Maharashtra Orders Digital Locks on Liquor Trucks

2026-05-06

The state will require GPS-tracked locks on vehicles carrying liquor and spirit products starting June 1.

Maharashtra will require digital locks with real-time GPS tracking on all vehicles carrying liquor and spirit products starting June 1, in a move the state says is aimed at curbing theft, illegal diversion and tax evasion in one of India’s largest alcohol markets.

The rule, announced in a government resolution issued Tuesday, applies to transport vehicles moving liquor within Maharashtra, across state borders and through ports. It also covers tankers carrying molasses and rectified spirit from distilleries, as well as consignments of imported foreign liquor leaving customs bond warehouses. Vehicles carrying denatured spirit, excluding ethanol, are included too.

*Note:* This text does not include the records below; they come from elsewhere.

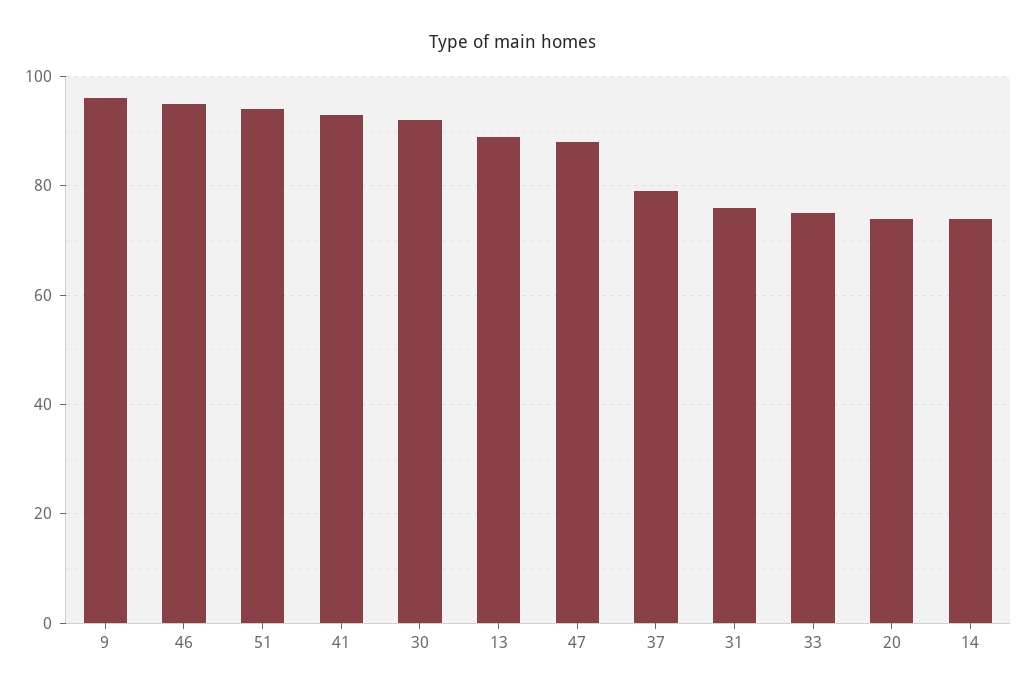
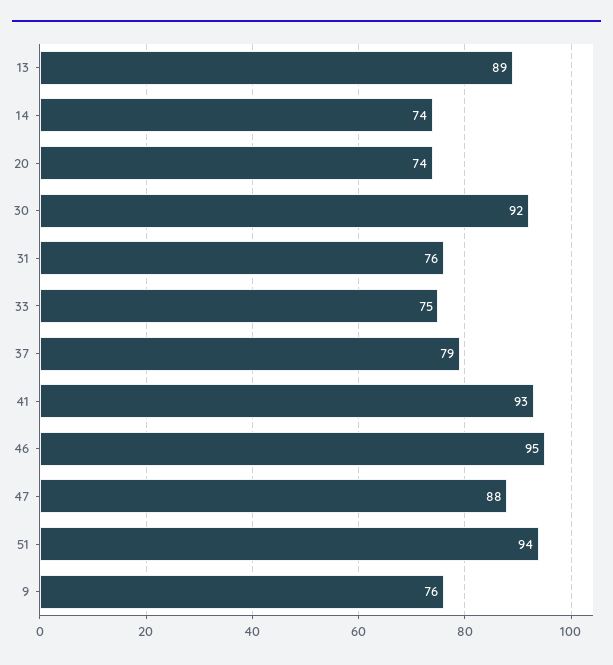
9: 95 -> 76

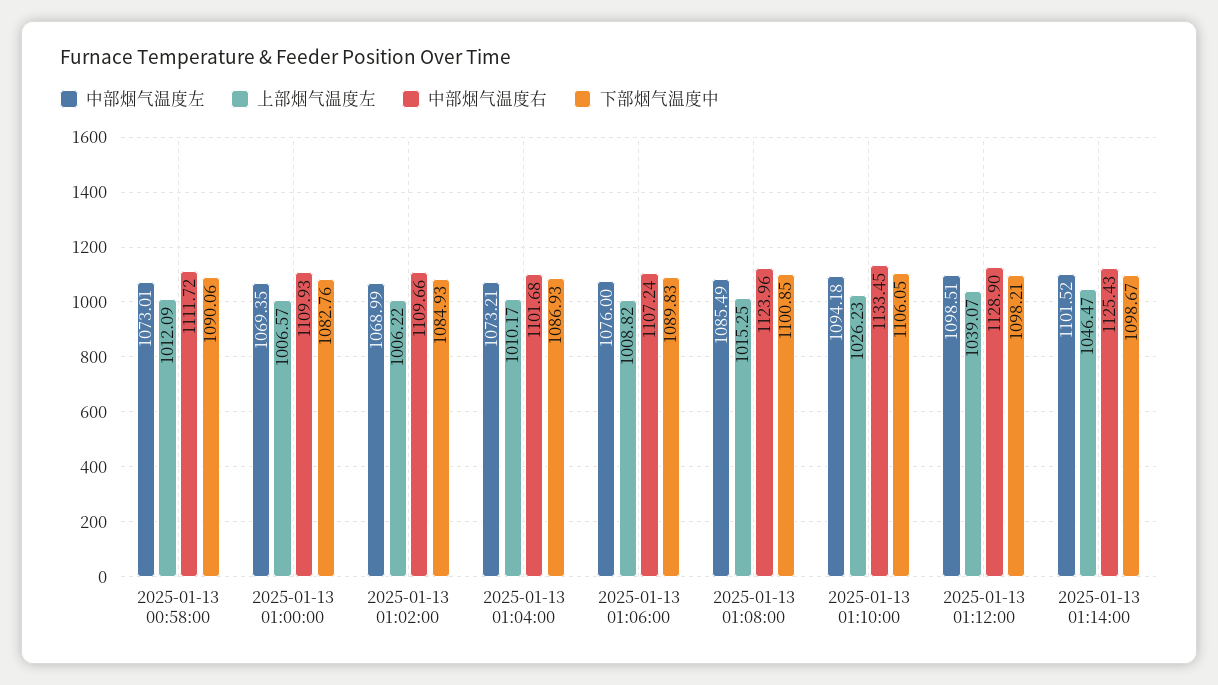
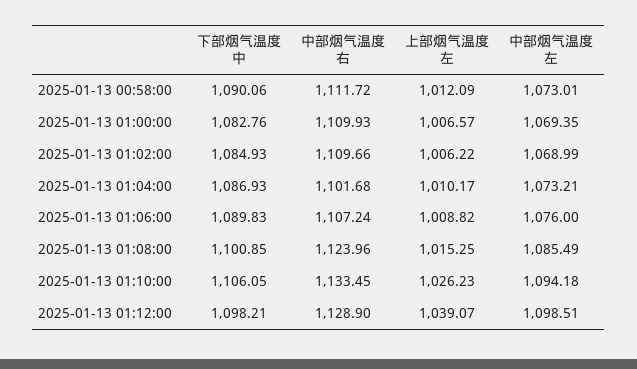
中部烟气温度左, 2025-01-13 01:14:00: 1101.52 -> none
上部烟气温度左, 2025-01-13 01:14:00: 1046.47 -> none
中部烟气温度右, 2025-01-13 01:14:00: 1125.43 -> none
下部烟气温度中, 2025-01-13 01:14:00: 1098.67 -> none

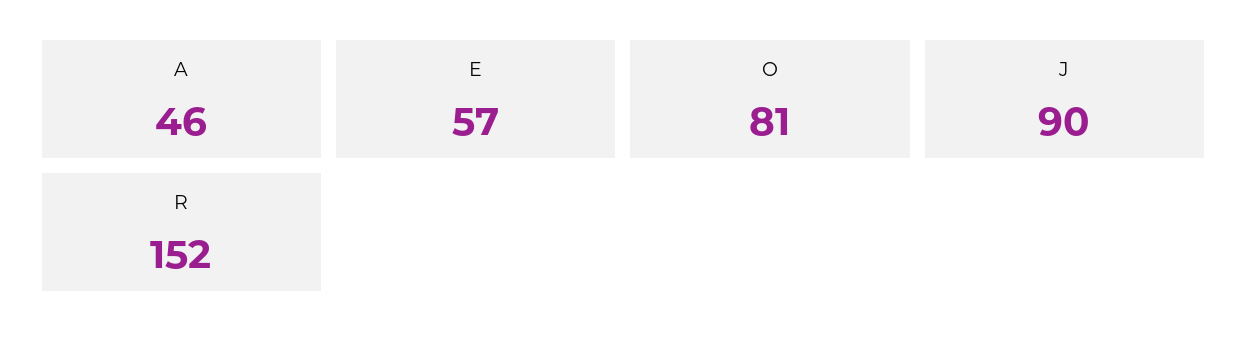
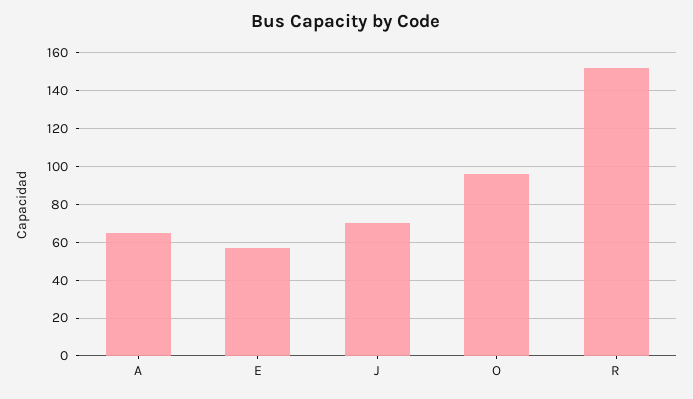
A: 46 -> 65
O: 81 -> 95
J: 90 -> 70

State excise officials said the system is meant to replace manual checks with electronic monitoring that can show where a vehicle is in real time, who opened the lock and how much stock was delivered along the route. The locks will be linked to the excise department’s command-and-control network and supply chain management system.

The decision follows a pilot program launched last May and comes after a series of bootlegging cases in which transporters and dealers were accused of mixing spurious liquor and water into original bottles before selling them outside the legal market. Officials said those practices posed health risks for consumers and caused revenue losses for the state.

Under the new framework, vehicles moving molasses, rectified spirit and liquor from outside Maharashtra to another state through the state will also need the digital locks. The same requirement will apply to vehicles issued a Through Transport Pass at the border when entering and exiting Maharashtra.

The government said supplier companies will have to meet the conditions set out in the resolution. Officials expect the change to tighten surveillance across the supply chain and reduce leakages in transport from factories, distilleries, warehouses and ports.